I was studying the scipy source code when I found this function (1)

static int
reflect_jy(npy_cdouble *jy, double v)
{
/* NB: Y_v may be huge near negative integers -- so handle exact
 *     integers carefully
 */
int i;
if (v != floor(v))
    return 0;

i = v - 16384.0 * floor(v / 16384.0);
if (i & 1) {
    jy->real = -jy->real;
    jy->imag = -jy->imag;
}
return 1;

}

I am puzzled by the line i = v - 16384.0 * floor(v / 16384.0). I am aware that 16384=16*1024, but I would want to know why this is used in the present code.

The code is used in the computation of Bessel functions, specifically Y_v(z). When v is negative and near an integer, the standard reflection formulae (which include cos(pi*nu) and sin(pi*nu)) produce invalid results.

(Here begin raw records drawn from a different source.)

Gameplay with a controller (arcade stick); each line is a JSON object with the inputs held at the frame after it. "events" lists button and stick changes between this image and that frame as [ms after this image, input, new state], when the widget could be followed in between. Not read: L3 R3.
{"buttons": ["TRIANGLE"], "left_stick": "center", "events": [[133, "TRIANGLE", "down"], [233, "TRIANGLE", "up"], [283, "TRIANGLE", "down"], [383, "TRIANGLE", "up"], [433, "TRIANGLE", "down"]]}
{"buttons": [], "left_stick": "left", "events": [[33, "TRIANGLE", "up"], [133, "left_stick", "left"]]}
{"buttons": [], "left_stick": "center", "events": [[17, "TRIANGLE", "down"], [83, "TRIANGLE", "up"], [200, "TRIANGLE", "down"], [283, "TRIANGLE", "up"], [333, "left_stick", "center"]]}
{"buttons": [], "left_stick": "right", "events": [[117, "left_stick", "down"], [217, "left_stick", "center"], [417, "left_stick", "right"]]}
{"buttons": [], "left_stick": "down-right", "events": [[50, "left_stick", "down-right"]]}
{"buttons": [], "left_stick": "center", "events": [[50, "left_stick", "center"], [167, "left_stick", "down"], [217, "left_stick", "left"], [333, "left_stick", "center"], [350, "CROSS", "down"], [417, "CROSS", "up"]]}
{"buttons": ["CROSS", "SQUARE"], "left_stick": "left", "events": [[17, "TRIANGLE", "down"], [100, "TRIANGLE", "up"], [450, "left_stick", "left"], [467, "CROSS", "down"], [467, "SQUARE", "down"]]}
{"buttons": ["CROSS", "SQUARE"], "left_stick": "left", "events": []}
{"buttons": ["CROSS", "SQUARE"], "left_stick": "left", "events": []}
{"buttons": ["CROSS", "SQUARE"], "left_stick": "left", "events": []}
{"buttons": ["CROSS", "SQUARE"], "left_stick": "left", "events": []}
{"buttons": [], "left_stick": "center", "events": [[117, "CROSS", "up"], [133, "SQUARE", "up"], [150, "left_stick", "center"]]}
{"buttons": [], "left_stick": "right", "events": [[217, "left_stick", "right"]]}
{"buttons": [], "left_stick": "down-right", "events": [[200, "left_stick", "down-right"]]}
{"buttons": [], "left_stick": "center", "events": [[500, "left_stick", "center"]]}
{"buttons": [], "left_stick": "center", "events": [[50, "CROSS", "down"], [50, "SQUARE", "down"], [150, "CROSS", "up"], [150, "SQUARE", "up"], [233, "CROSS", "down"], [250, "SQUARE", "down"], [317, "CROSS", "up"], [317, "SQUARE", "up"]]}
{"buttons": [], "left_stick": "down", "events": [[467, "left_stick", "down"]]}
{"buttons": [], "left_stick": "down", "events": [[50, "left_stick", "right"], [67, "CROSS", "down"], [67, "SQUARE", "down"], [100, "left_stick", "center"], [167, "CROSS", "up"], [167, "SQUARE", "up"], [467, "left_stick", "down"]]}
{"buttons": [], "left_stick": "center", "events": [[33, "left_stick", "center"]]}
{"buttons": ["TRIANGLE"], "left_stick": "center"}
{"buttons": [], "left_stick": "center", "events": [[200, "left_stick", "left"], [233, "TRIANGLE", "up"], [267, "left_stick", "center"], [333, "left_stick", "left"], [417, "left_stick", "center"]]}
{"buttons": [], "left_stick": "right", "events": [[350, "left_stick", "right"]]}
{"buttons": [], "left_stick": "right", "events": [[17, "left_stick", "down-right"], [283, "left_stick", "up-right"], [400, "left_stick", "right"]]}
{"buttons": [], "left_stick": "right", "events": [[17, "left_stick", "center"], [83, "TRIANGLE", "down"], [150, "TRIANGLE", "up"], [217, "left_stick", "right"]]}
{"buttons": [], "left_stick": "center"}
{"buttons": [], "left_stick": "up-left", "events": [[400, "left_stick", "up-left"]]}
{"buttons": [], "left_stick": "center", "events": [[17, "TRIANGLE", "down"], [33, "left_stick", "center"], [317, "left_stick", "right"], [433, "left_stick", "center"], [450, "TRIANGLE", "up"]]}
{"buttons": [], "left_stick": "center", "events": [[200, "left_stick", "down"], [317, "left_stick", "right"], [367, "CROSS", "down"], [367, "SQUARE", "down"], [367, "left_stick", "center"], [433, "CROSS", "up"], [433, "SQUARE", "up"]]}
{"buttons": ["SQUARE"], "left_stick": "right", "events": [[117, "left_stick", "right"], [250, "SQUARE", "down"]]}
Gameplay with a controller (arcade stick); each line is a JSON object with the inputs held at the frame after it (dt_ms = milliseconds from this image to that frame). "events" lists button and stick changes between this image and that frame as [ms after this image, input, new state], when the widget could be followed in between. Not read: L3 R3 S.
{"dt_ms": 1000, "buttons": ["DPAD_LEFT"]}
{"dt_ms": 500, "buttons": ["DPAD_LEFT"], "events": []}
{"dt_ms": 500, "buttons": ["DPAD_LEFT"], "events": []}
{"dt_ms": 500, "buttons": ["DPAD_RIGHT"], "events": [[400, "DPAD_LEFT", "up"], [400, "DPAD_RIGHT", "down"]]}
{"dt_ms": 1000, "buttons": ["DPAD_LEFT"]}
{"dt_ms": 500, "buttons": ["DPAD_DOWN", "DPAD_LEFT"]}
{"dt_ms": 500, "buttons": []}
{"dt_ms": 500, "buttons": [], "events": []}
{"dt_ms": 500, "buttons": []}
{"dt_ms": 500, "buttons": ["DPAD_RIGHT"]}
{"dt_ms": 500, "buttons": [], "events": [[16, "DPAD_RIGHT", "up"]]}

I venture that this it is used to quell this, but I don't know how and why this works.

Answer 1

The code wants to check the parity of a floating point number that is known to be an integer.

In practice, it is important to handle the integer order case separately from the arbitrary order case, since the sin/cos reflection formula can end up close to a 0*inf situation which destroys numerical precision.

Direct cast (int)v can overflow, so a remainder with division by some even number is taken before i = v; if (i & 1).

Why 16384.0 rather than 2.0? The point, I suppose, was to reduce loss of precision in the floating point operations messing up the result --- the parity of the floating point number may come from the last digits in the mantissa. This trick is taken from other somewhat old code (from the 80s), and probably has been written with non-IEEE fp arithmetic in mind; assuming IEEE fp, I suppose there are better ways to do this.

Answer 2

This is about maintaining precision of a double variable.

One step at a time:

i = v - 16384.0 * floor(v / 16384.0);

The expression v/16384.0 is calculated first.
The expression 16384 is a precision limit as we'll explore.

Next, the floor function is applied to the result of v/16384.0. The result is to truncate the division to whole numbers, like integer division but with floating point.

The whole number is multiplied by 16384.0 to convert the variable v to the nearest whole number divisible by 16384.

The final subtraction produces the remainder part when divided by 16384.

Any values smaller than 1/16384 will be truncated and not considered. So the precision of v is restricted to 1/16384.